Australia’s most populous state has declared a “national emergency” as it struggles to contain a record-breaking surge of the Delta variant of Covid-19 amid a lockdown affecting half the country.
The state of New South Wales announced 136 new locally-acquired cases of Covid-19 on Friday, with continued community transmission among essential workers, including in supermarkets and pharmacies.
More than a year after the start of the Covid-19 pandemic, NSW has broken records for daily case numbers on consecutive days, and the city of Sydney is under the strictest lockdown measures it has ever experienced.
More than 13 million Australians – approximately half the country’s population – are currently under some form of lockdown or restriction, including the states of Victoria and South Australia.
On Friday, the NSW premier, Gladys Berejiklian, called for an urgent mass vaccination program in parts of Sydney, and warned that the city’s outbreak would endanger the entire country. Despite restrictions that have closed restaurants, pubs and bars, general retail shops, schools, offices, gyms and sport, and limited the reasons that people can leave the house, Covid numbers continue to rise.
Berejiklian said spread was occurring in essential workplaces like supermarkets and pharmacies, despite mandatory Covid tests every three days for essential workers in the worst-affected areas.
Only 12% of the Australian population has been fully vaccinated, and it ranks last out of 38 OECD countries for vaccination rates.
The state’s chief health officer, Dr Kerry Chant, said that supermarket, logistics and health workers in south-west Sydney – many of whom are younger than 40 – should be vaccinated as a priority.
Currently, the general population under 40 are ineligible to be vaccinated, and the federal government has been criticised for not securing enough supplies of the Pfizer vaccine and other mRNA vaccines.
The prime minister, Scott Morrison, said on Friday he would seek to provide more vaccine doses to NSW when possible, but not at the expense of other states and territories.
“We’re not going to disrupt the vaccination program around the rest of the country,” Morrison told reporters in Canberra after one of his regular meetings with state and territory leaders.
But in an attempt to ensure more people in NSW received their first dose of the Pfizer vaccine as soon as possible, Morrison revealed that clinics in the state would extend the gap to six weeks before people had the second dose.
When asked whether he agreed with his NSW colleague’s description of the current situation as a national emergency, Morrison said he had been treating Covid-19 in that way since the pandemic began early last year.
Australia, which was previously a world leader in the elimination of Covid, with strict border controls and months of zero community-acquired cases, has been plunged into various forms of lockdown sparked by cases of Delta variant.
On Friday, the state of Victoria reported 14 new locally acquired cases and South Australia recorded two over the previous 24 hours.
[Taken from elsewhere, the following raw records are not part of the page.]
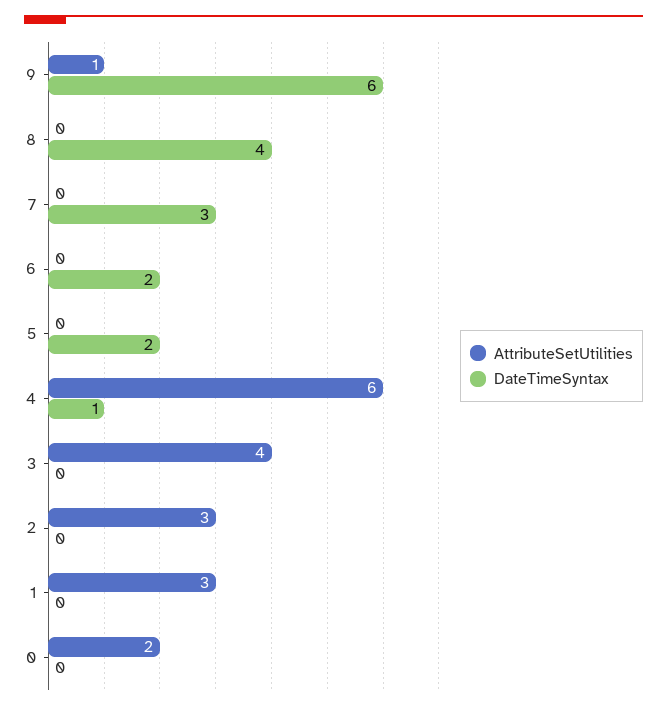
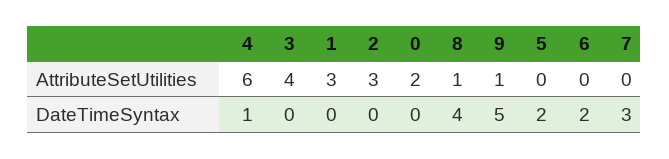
  {
    "AttributeSetUtilities": {
      "9": 1,
-     "8": 0,
+     "8": 1,
      "7": 0,
      "6": 0,
      "5": 0,
      "4": 6,
      "3": 4,
      "2": 3,
      "1": 3,
      "0": 2
    },
    "DateTimeSyntax": {
-     "9": 6,
+     "9": 5,
      "8": 4,
      "7": 3,
      "6": 2,
      "5": 2,
      "4": 1,
      "3": 0,
      "2": 0,
      "1": 0,
      "0": 0
    }
  }

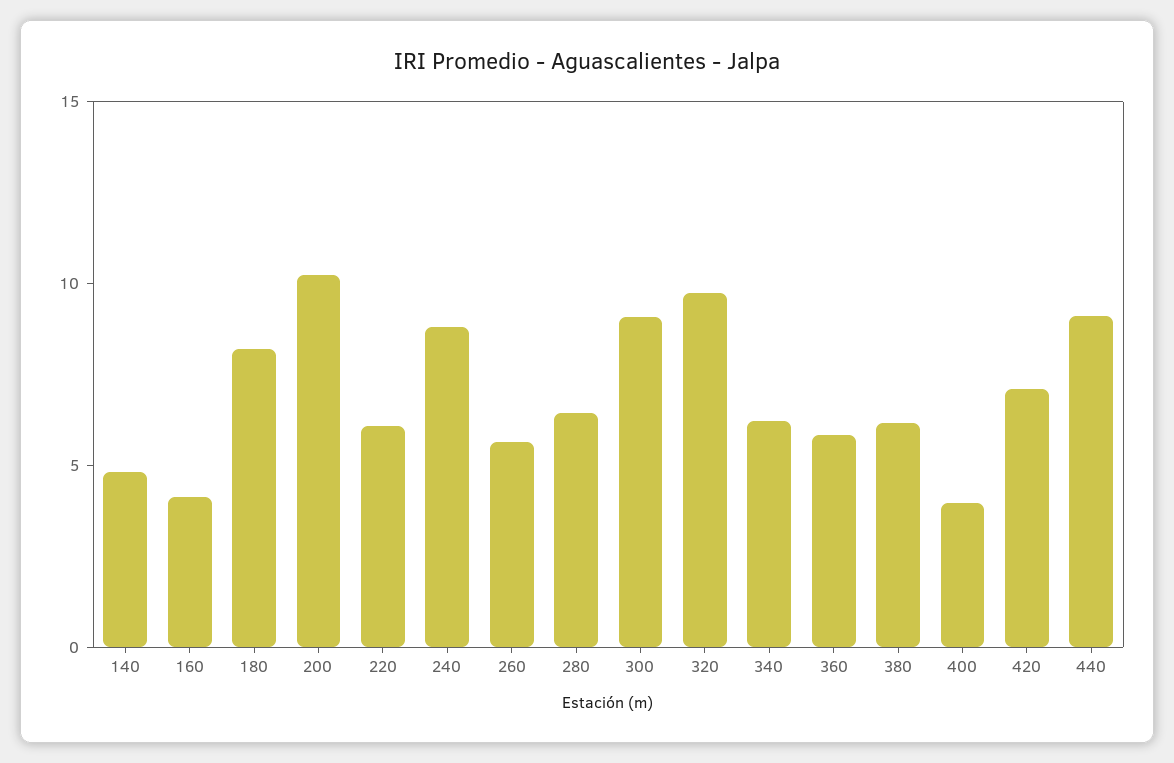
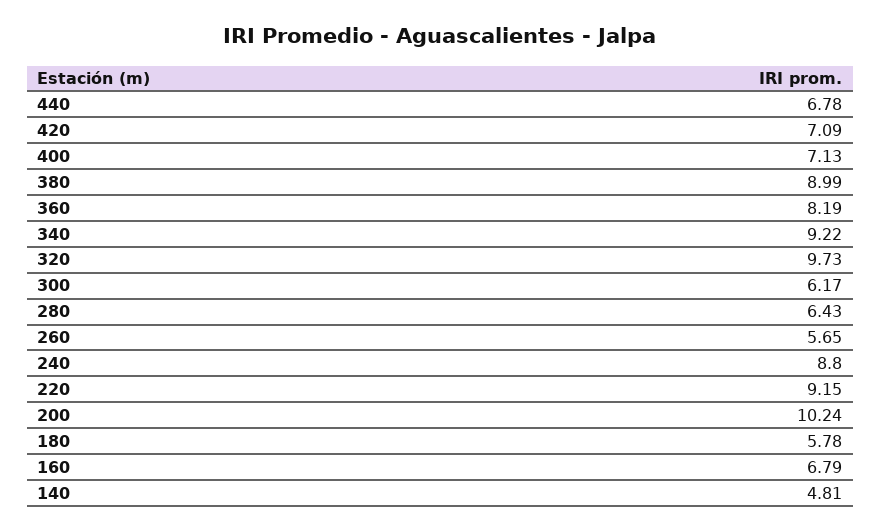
  {
    "140": 4.81,
-   "160": 4,
+   "160": 6.79,
-   "180": 8,
+   "180": 5.78,
    "200": 10.24,
-   "220": 6,
+   "220": 9.15,
    "240": 8.8,
    "260": 5.65,
    "280": 6.43,
-   "300": 9,
+   "300": 6.17,
    "320": 9.73,
-   "340": 6,
+   "340": 9.22,
-   "360": 6,
+   "360": 8.19,
-   "380": 6,
+   "380": 8.99,
-   "400": 4,
+   "400": 7.13,
    "420": 7.09,
-   "440": 9
+   "440": 6.78
  }

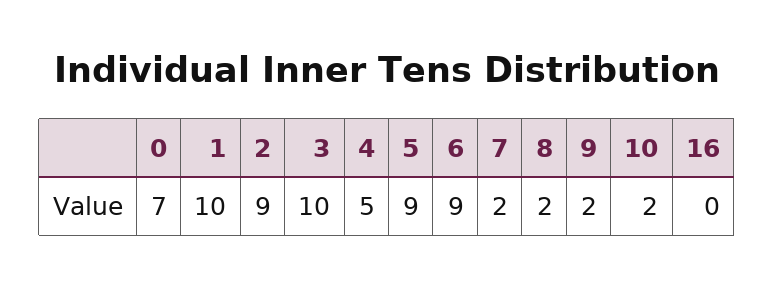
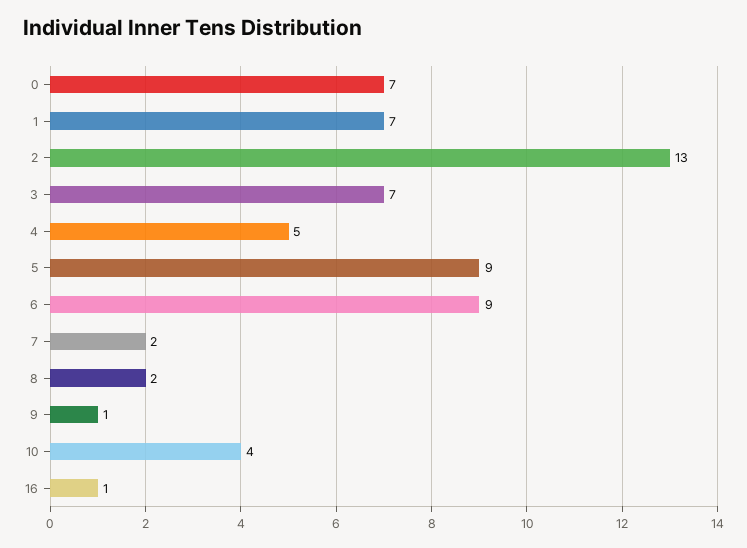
  {
    "0": 7,
-   "1": 10,
+   "1": 7,
-   "2": 9,
+   "2": 13,
-   "3": 10,
+   "3": 7,
    "4": 5,
    "5": 9,
    "6": 9,
    "7": 2,
    "8": 2,
-   "9": 2,
+   "9": 1,
-   "10": 2,
+   "10": 4,
-   "16": 0
+   "16": 1
  }

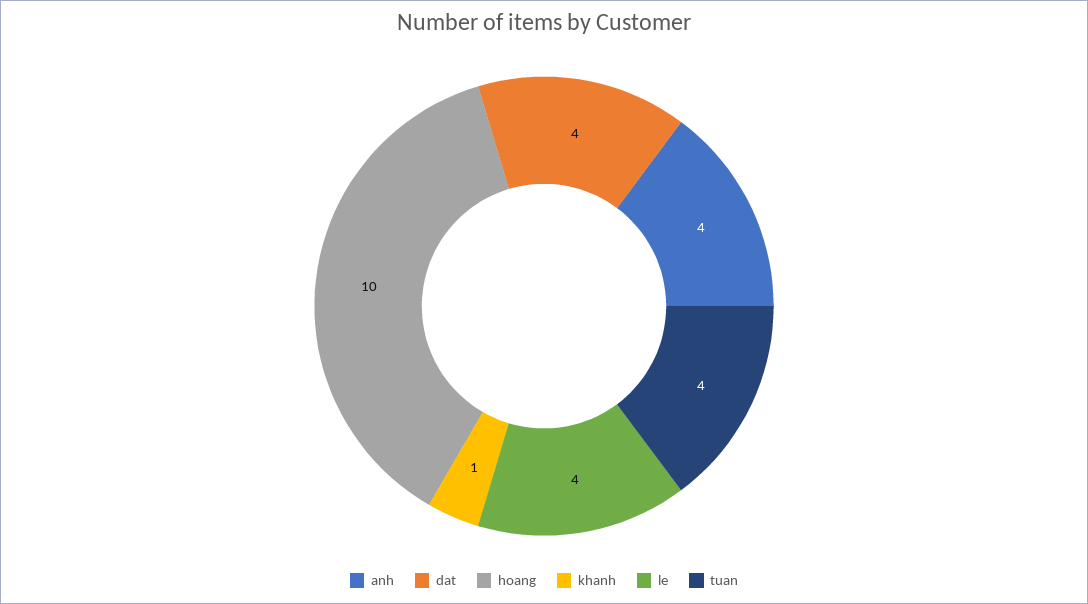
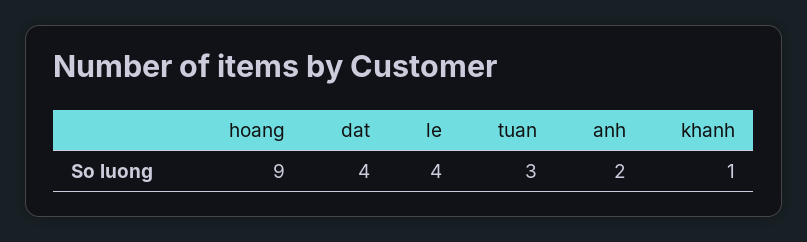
  {
-   "anh": 4,
+   "anh": 2,
    "dat": 4,
-   "hoang": 10,
+   "hoang": 9,
    "khanh": 1,
    "le": 4,
-   "tuan": 4
+   "tuan": 3
  }

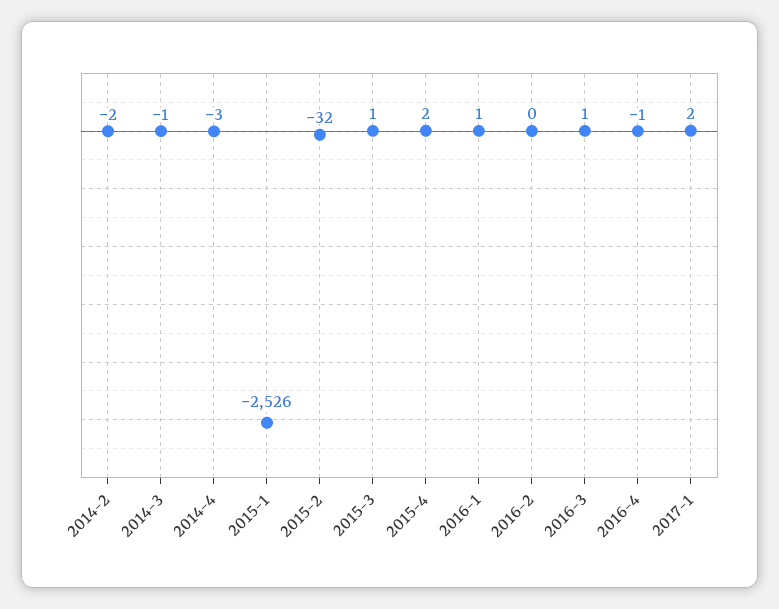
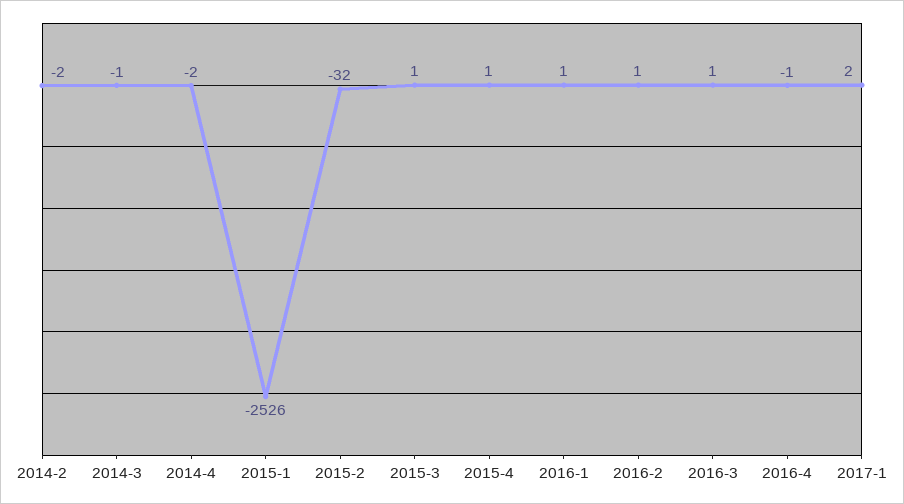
  {
    "2014-2": -2,
    "2014-3": -1,
-   "2014-4": -3,
+   "2014-4": -2,
    "2015-1": -2526,
    "2015-2": -32,
    "2015-3": 1,
-   "2015-4": 2,
+   "2015-4": 1,
    "2016-1": 1,
-   "2016-2": 0,
+   "2016-2": 1,
    "2016-3": 1,
    "2016-4": -1,
    "2017-1": 2
  }

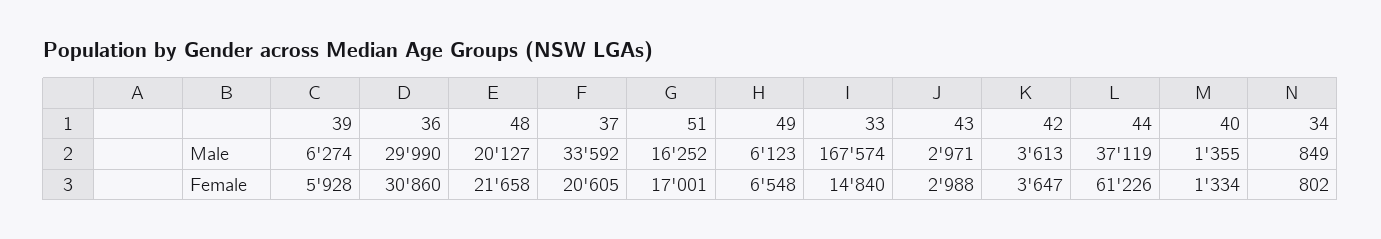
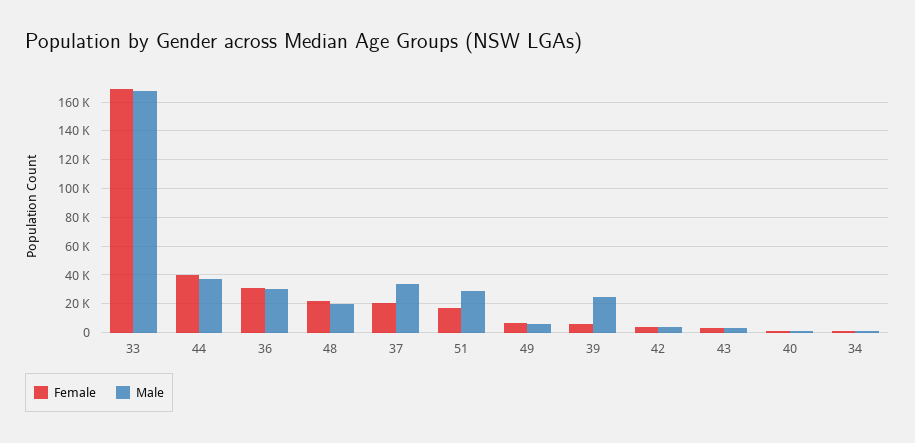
  {
    "Male": {
-     "39": 6274,
+     "39": 25000,
      "36": 29990,
      "48": 20127,
      "37": 33592,
-     "51": 16252,
+     "51": 30000,
      "49": 6123,
      "33": 167574,
      "43": 2971,
      "42": 3613,
      "44": 37119,
      "40": 1355,
      "34": 849
    },
    "Female": {
      "39": 5928,
      "36": 30860,
      "48": 21658,
      "37": 20605,
      "51": 17001,
      "49": 6548,
-     "33": 14840,
+     "33": 170000,
      "43": 2988,
      "42": 3647,
-     "44": 61226,
+     "44": 40000,
      "40": 1334,
      "34": 802
    }
  }

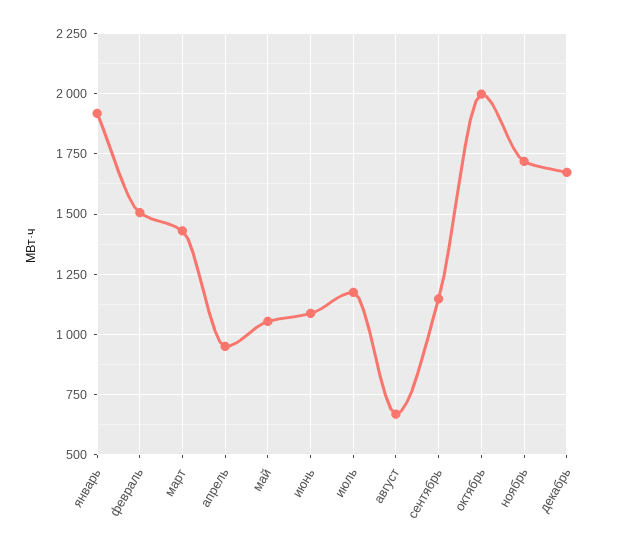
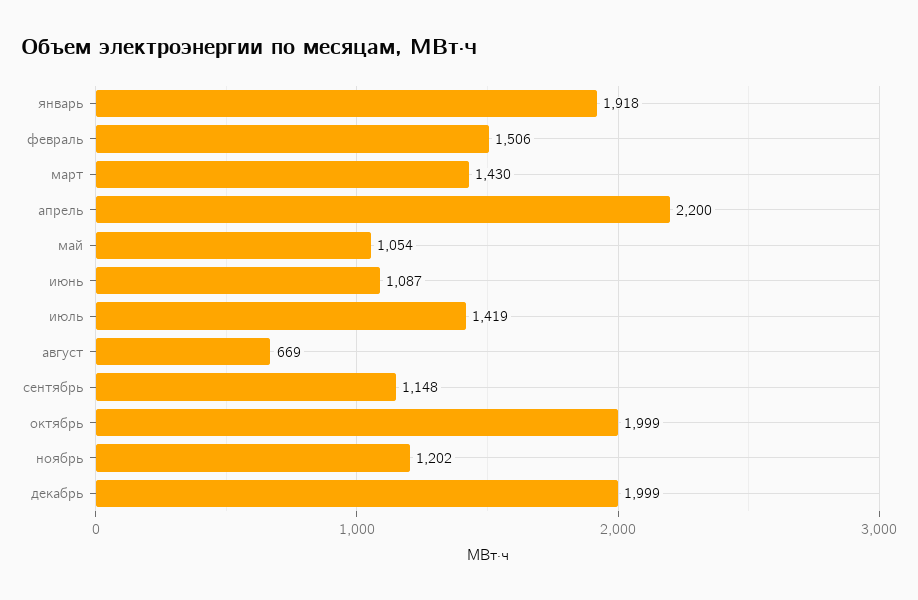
  {
    "январь": 1918,
    "февраль": 1506,
    "март": 1430,
-   "апрель": 950,
+   "апрель": 2200,
    "май": 1054,
    "июнь": 1087,
-   "июль": 1175,
+   "июль": 1419,
    "август": 669,
    "сентябрь": 1148,
    "октябрь": 1999,
-   "ноябрь": 1725,
+   "ноябрь": 1202,
-   "декабрь": 1675
+   "декабрь": 1999
  }

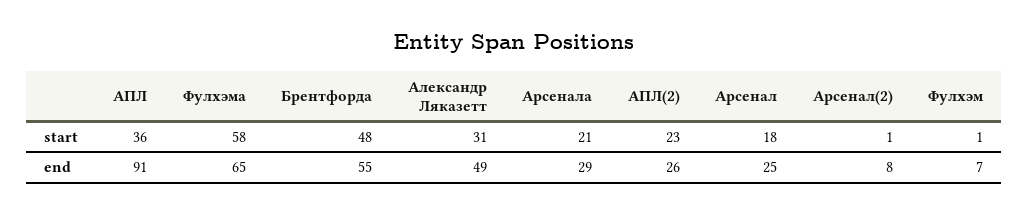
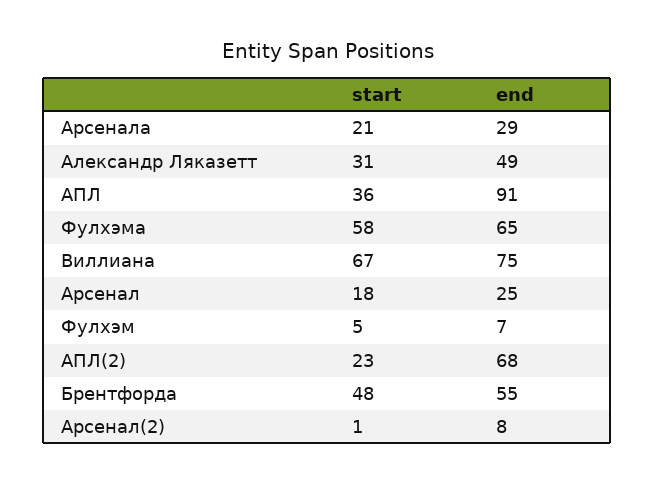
  {
    "АПЛ": {
      "start": 36,
      "end": 91
    },
    "Фулхэма": {
      "start": 58,
      "end": 65
    },
    "Брентфорда": {
      "start": 48,
      "end": 55
    },
    "Александр Ляказетт": {
      "start": 31,
      "end": 49
    },
    "Арсенала": {
      "start": 21,
      "end": 29
    },
    "АПЛ(2)": {
      "start": 23,
-     "end": 26
+     "end": 68
    },
    "Арсенал": {
      "start": 18,
      "end": 25
    },
    "Арсенал(2)": {
      "start": 1,
      "end": 8
    },
    "Фулхэм": {
-     "start": 1,
+     "start": 5,
      "end": 7
-   }
+   },
+   "Виллиана": {
+     "start": 67,
+     "end": 75
+   }
  }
New Zealand announced it would shut down its quarantine-free travel bubble with Australia for the next two months, saying that the NSW outbreak was “clearly not under control”.
Neighbouring countries in Asia such as Indonesia and Thailand are also battling Delta outbreaks that are causing far higher case and death totals.
Indonesia reported 49,500 new cases and 1,449 deaths on Thursday, a record since the pandemic began. Thailand reported 13,655 new cases and 87 deaths, also a record.
In Australia, Morrison publicly apologised for the slow pace of the vaccination rollout on Thursday.
He was “not happy” with the state of the vaccination program, and attributed this to early disruptions to the country’s AstraZeneca supply and to changes in the advice given by the independent Australian Technical Advisory Group on Immunisation (Atagi) on who should receive the AstraZeneca vaccine.
Atagi said in April that Pfizer was “preferred” to AstraZeneca for those under 50 due to a very low risk of blood clotting. This advice was later updated to include people under 60.
However, the advisory group also said at the time that AstraZeneca could be administered to younger people when “the benefits are likely to outweigh the risks” and “the person has made an informed decision”.
The group said: “While Australia currently has very low or no community transmission of Covid-19, this could change, particularly in the context of high global transmission rates, including of new variants of the virus.
“The risk of serious disease and death in Australia remains, even as border controls and other measures continue.”